| DATA SUPPLIED |

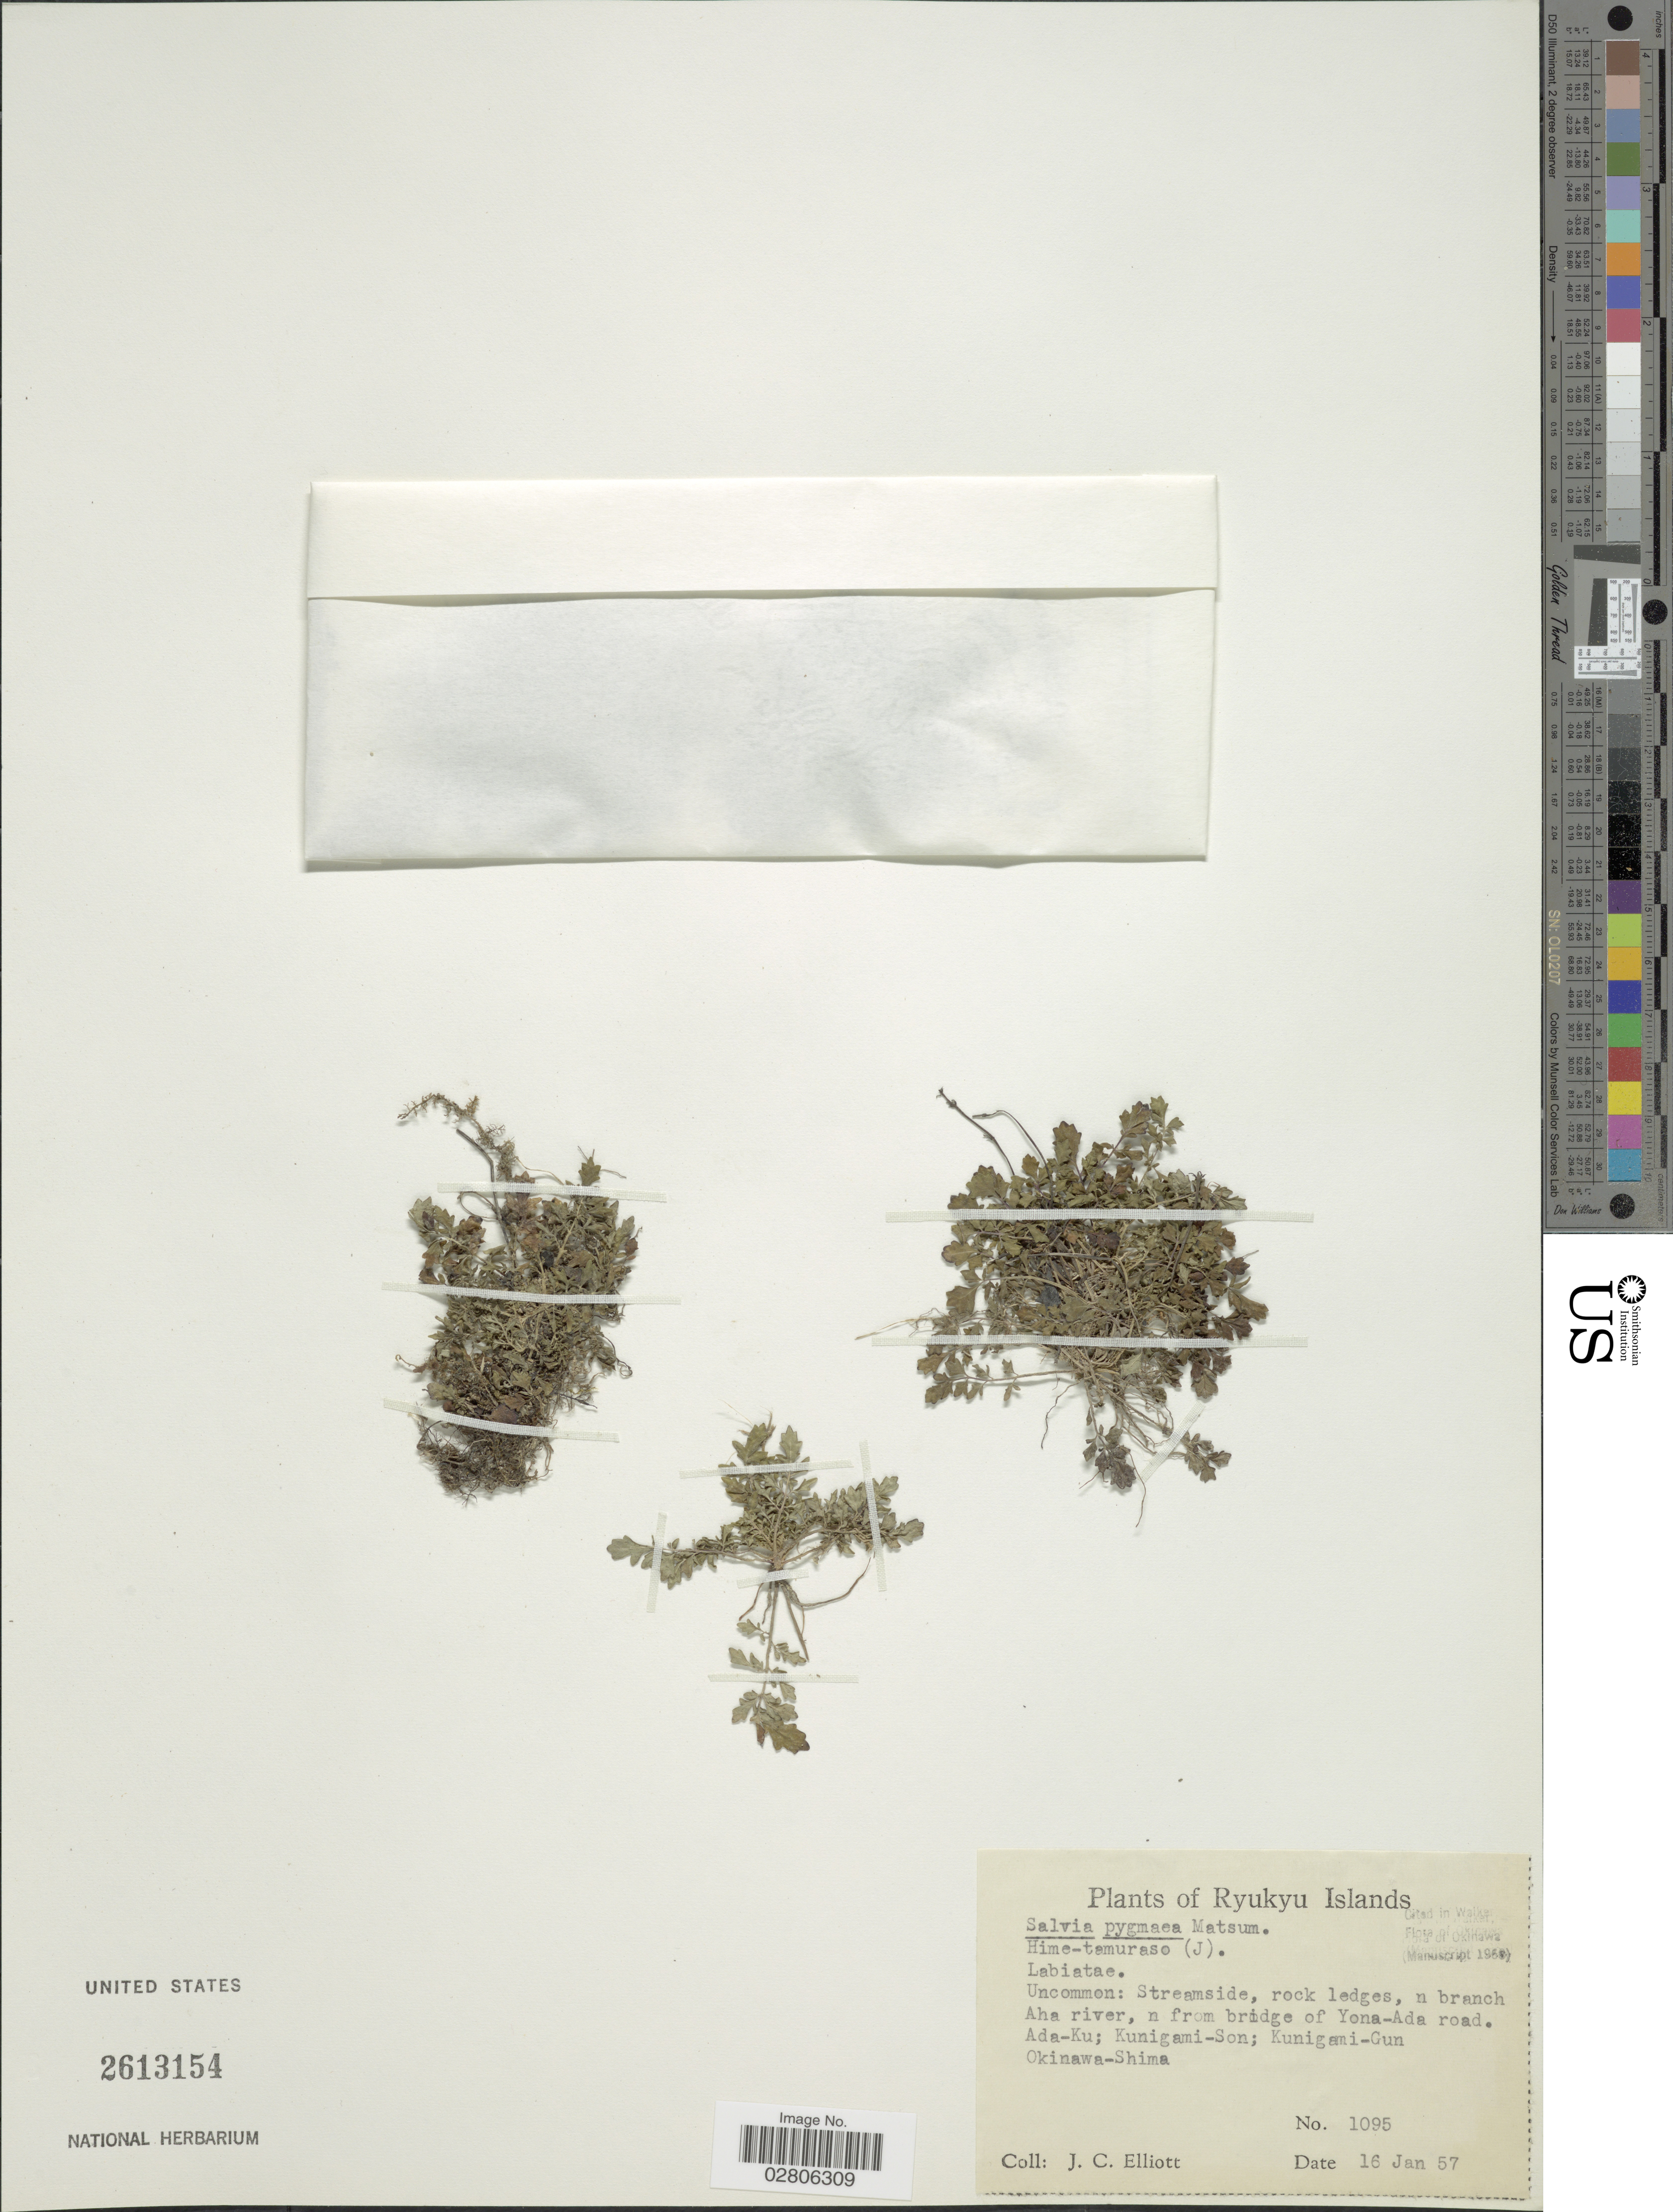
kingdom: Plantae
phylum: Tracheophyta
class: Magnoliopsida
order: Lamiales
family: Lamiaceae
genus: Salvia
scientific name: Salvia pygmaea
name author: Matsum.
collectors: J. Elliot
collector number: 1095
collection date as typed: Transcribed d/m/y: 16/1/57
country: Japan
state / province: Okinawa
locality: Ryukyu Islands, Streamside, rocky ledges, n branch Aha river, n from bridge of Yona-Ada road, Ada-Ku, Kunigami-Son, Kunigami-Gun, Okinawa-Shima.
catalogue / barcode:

| EXERCISE DETAILS |
Reproduce the rows above with "catalogue" swapped for "catalog" and all else unchanged, omitting the pictures.

| WRITTEN SOLUTION |
kingdom: Plantae
phylum: Tracheophyta
class: Magnoliopsida
order: Lamiales
family: Lamiaceae
genus: Salvia
scientific name: Salvia pygmaea
name author: Matsum.
collectors: J. Elliot
collector number: 1095
collection date as typed: Transcribed d/m/y: 16/1/57
country: Japan
state / province: Okinawa
locality: Ryukyu Islands, Streamside, rocky ledges, n branch Aha river, n from bridge of Yona-Ada road, Ada-Ku, Kunigami-Son, Kunigami-Gun, Okinawa-Shima.
catalog / barcode:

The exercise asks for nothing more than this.